Do Karlovy Vary plaudits spell success for Canuck directors back home?

Canadian filmmaker Rafael Ouellet brought his third low-budget feature, New Denmark, to the Karlovy Vary International Film Festival in 2009.

Now he’s back in Karlovy Vary this week to debut his fourth feature, Camion, in official competition, as he uses the Czech Republic as an international port of call to build goodwill with Canadian film funders and audiences back home.

“It’s good for my reputation with Telefilm Canada and SODEC,” Ouellet told Playback Daily, as he added a breakout success for Camion on the international festival circuit could generate positive word for the French-language drama with Canadian cinema-goers.

The French-language drama about an experience truck driver trying to put his life back together in rural Quebec with two estranged sons after a deadly car accident drew a capacity audience on Sunday to the Grand Hall at the Thermal Hotel.

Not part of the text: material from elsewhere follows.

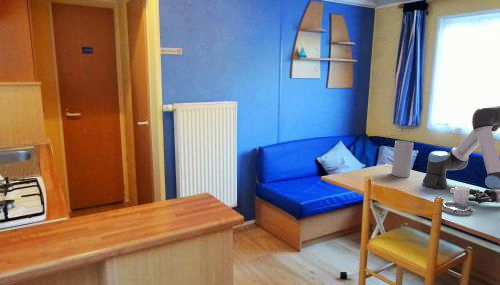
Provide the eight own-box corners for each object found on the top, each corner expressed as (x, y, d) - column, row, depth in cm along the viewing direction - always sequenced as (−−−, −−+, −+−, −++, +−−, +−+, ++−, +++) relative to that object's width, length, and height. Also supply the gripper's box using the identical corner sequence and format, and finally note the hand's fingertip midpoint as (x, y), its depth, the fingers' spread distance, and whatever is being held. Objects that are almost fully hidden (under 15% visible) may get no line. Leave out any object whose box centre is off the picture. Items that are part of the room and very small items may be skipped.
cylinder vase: (413, 177, 263) (417, 144, 258) (398, 178, 260) (402, 144, 255) (402, 172, 275) (406, 140, 270) (388, 173, 272) (391, 140, 267)
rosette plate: (433, 208, 203) (433, 204, 202) (447, 203, 212) (447, 198, 212) (463, 218, 190) (464, 213, 190) (476, 212, 200) (477, 207, 199)
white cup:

That’s a good start for Telefilm Canada as its new “success index” strategy aims to make Canadian directors that are bookable on the international festival circuit more bankable with film distributors at home and abroad, and so more successful at the theatrical box office and beyond.

And Ouellet, in returning to Karlovy Vary, fits nicely into that sweet spot for Telefilm Canada.

“Canadians are known around the world, and in Karlovy Vary,” Quebec actor Francois Papineau, and a member of Karlovy Vary’s Grand Jury this year, proudly told a Canada Day celebration in a rustic hunting lodge atop a local mountain where Ouellet and the directors and cast from other Canadians films at the Czech resort festival were introduced and feted.

The celebration of Canadian film played to a lodge full of regulars of the international film festival circuit, including directors, producers and distributors.

Together, the international players represent the web of power relations to which Canadians need to build ties with if Telefilm Canada’s strategy to see more homegrown films sought out and screen at international festivals like Karlovy Vary is to pay out back home.

So Ouellet did his part this week to talk up his fellow Canadian filmmakers, especially in Quebec.

“We have plenty of great filmmakers in Quebec. We have a nice new generation coming up, and we have our masters,” he told the Camion press conference.

“But I don’t want to follow the masters as I don’t feel I’m up to them,” he added with his trademark modesty.

The Karlovy Vary International Film Festival continues to July 7.